Page excerpt:

When you toss with the Devil, you best use a long coin


Mystics versus Pencarrow at Pencarrow House, 26th July 2021

Trent disgraced himself early in his Mystics debut. When Kieron Gill took his eye off his packed lunch for a second too long, Trent saw his opportunity and grabbed a half-finished Yorkie, downing it and the wrapper in about the time it takes for a Jofra Archer delivery to travel the 20 yards to the other end. The next day, it took a significantly more time and effort to get the wrapper out from the far end.

Another Mystics debutant was Matt Crawford (Tiger to any Archers listener), our 103rd player. His behaviour was mostly more seemly than Trent's. In fact, he had a bit of a belter, scoring 21 (across two innings) (it's complicated) and picking up four wickets and two catches.

The Pencarrow side looked quite a bit stronger than ours. I recognised Jake Rowe and learned that his brother Caleb was also playing. They play regularly at about ten levels up from most of the Mystics. Alongside them was Charlotte Phillips (Gloucestershire Women, player number 1148158 on Cricinfo) and Tom Clarke, who'd decided to play against the Mystics instead of for Cornwall under 14s. But the Pencarrow selection committee had also picked a few from the lower shelves of Carol's Countdown Collection. With careful and sensitive captaincy, this might just turn into a decent game.

Questions:
A: Name every player on the Pencarrow side whom the cricket match report mentions.
B: According to the cricket match report, how many wickets did Matt Crawford pick up?
C: Decide whether each statement agrees with the cricket match report, answering yes or no and quoting the words that settle it: (i) Matt Crawford was the 103rd player for the Mystics. (ii) Tom Clarke played for Cornwall under 14s instead of playing against the Mystics. (iii) The Pencarrow side looked stronger than the Mystics.

[Items from a dataset]

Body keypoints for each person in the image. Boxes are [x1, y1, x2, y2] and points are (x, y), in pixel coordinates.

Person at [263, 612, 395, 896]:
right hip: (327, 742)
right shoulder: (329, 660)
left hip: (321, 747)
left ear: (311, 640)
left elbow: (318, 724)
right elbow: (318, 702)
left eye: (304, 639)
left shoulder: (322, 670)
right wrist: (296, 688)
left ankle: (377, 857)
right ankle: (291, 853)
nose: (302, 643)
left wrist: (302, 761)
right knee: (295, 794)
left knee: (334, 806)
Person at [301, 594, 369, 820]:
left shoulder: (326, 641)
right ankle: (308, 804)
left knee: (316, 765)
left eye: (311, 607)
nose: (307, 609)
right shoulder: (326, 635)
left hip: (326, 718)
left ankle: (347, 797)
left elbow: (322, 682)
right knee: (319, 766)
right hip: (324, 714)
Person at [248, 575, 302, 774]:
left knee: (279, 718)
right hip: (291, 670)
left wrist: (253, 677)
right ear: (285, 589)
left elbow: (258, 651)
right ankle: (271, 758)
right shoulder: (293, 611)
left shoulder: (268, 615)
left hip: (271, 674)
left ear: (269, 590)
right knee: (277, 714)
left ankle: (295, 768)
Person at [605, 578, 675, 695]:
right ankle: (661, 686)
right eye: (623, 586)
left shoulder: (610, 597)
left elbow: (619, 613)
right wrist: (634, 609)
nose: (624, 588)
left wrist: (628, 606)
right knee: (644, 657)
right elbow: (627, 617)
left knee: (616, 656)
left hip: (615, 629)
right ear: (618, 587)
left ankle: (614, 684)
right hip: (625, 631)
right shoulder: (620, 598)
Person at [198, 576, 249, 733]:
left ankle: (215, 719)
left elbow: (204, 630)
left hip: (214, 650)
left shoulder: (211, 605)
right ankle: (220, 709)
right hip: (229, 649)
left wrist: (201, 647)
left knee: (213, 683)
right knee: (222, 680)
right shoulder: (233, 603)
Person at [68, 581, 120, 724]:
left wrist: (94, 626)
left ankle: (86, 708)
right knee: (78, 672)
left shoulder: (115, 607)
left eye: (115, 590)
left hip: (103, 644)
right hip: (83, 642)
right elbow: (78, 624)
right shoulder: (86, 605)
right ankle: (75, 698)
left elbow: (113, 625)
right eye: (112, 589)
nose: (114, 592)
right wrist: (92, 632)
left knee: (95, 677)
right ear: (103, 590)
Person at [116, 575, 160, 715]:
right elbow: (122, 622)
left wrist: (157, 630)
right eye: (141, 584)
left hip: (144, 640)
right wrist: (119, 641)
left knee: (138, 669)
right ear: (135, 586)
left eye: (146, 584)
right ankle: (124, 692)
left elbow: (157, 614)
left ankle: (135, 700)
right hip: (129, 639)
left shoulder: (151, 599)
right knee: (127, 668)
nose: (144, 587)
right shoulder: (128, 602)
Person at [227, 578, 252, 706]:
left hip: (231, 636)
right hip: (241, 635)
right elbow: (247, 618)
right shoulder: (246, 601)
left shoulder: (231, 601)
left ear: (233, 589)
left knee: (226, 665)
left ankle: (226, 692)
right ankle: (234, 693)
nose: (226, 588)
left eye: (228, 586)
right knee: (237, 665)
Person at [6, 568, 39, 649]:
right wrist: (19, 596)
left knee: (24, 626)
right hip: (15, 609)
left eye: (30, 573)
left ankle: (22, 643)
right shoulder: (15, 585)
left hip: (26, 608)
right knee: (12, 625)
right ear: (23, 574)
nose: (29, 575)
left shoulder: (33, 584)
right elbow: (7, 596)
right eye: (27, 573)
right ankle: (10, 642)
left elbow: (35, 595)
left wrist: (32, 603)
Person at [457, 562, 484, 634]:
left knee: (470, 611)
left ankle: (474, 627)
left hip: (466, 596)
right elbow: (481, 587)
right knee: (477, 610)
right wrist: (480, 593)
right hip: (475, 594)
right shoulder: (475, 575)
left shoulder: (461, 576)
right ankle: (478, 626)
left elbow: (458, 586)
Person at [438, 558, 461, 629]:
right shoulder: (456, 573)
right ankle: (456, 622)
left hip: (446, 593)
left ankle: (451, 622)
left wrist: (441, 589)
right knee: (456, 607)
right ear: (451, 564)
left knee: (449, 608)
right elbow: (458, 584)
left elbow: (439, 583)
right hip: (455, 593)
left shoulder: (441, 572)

Answers per task:
A: Jake Rowe, his brother Caleb, Charlotte Phillips, Tom Clarke

B: Four wickets.

C:
(i) Yes: "our 103rd player"
(ii) No: "decided to play against the Mystics instead of for Cornwall under 14s"
(iii) Yes: "The Pencarrow side looked quite a bit stronger than ours."